■ What to do
Write out exactly the lines from the start of the entries through the one that contains "limits competition.", including both.

■ Provided data
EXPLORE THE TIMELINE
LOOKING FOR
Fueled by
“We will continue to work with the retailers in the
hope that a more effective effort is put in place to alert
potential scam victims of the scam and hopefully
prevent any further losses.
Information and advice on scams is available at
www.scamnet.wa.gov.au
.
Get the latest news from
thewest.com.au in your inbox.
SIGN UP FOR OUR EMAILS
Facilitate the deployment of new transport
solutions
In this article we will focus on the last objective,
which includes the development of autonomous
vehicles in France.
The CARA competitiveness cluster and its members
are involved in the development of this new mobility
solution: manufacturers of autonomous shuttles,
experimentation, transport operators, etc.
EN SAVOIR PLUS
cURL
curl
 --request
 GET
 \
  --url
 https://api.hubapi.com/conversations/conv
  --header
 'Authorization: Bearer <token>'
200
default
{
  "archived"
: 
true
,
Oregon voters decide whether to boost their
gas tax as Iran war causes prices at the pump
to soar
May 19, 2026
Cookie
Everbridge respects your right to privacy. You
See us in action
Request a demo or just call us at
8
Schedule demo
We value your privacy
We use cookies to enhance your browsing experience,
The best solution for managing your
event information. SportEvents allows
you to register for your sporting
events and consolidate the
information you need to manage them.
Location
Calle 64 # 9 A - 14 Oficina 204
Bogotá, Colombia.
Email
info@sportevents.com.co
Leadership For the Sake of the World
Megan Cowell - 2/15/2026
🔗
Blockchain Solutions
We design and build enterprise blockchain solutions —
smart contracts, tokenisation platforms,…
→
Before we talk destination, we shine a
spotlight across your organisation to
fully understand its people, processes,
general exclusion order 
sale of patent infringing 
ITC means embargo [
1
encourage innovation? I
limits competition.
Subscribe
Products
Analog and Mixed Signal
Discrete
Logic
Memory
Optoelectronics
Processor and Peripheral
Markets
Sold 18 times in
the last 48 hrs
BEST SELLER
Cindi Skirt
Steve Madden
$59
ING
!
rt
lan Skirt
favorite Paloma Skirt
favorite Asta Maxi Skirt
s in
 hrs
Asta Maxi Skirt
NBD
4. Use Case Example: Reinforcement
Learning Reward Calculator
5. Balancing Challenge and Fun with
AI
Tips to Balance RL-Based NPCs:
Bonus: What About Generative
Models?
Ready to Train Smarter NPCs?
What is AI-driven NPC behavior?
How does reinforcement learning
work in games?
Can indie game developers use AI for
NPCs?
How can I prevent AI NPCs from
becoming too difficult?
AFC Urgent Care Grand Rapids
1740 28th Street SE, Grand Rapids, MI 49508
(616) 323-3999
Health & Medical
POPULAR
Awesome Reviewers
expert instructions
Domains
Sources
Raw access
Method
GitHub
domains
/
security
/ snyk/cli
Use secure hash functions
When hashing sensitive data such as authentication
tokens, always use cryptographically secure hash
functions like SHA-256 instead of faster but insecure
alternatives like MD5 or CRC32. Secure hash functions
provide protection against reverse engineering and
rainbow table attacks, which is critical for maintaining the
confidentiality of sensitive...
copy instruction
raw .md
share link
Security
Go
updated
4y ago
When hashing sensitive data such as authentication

■ Solution to this task
EXPLORE THE TIMELINE
LOOKING FOR
Fueled by
“We will continue to work with the retailers in the
hope that a more effective effort is put in place to alert
potential scam victims of the scam and hopefully
prevent any further losses.
Information and advice on scams is available at
www.scamnet.wa.gov.au
.
Get the latest news from
thewest.com.au in your inbox.
SIGN UP FOR OUR EMAILS
Facilitate the deployment of new transport
solutions
In this article we will focus on the last objective,
which includes the development of autonomous
vehicles in France.
The CARA competitiveness cluster and its members
are involved in the development of this new mobility
solution: manufacturers of autonomous shuttles,
experimentation, transport operators, etc.
EN SAVOIR PLUS
cURL
curl
 --request
 GET
 \
  --url
 https://api.hubapi.com/conversations/conv
  --header
 'Authorization: Bearer <token>'
200
default
{
  "archived"
: 
true
,
Oregon voters decide whether to boost their
gas tax as Iran war causes prices at the pump
to soar
May 19, 2026
Cookie
Everbridge respects your right to privacy. You
See us in action
Request a demo or just call us at
8
Schedule demo
We value your privacy
We use cookies to enhance your browsing experience,
The best solution for managing your
event information. SportEvents allows
you to register for your sporting
events and consolidate the
information you need to manage them.
Location
Calle 64 # 9 A - 14 Oficina 204
Bogotá, Colombia.
Email
info@sportevents.com.co
Leadership For the Sake of the World
Megan Cowell - 2/15/2026
🔗
Blockchain Solutions
We design and build enterprise blockchain solutions —
smart contracts, tokenisation platforms,…
→
Before we talk destination, we shine a
spotlight across your organisation to
fully understand its people, processes,
general exclusion order 
sale of patent infringing 
ITC means embargo [
1
encourage innovation? I
limits competition.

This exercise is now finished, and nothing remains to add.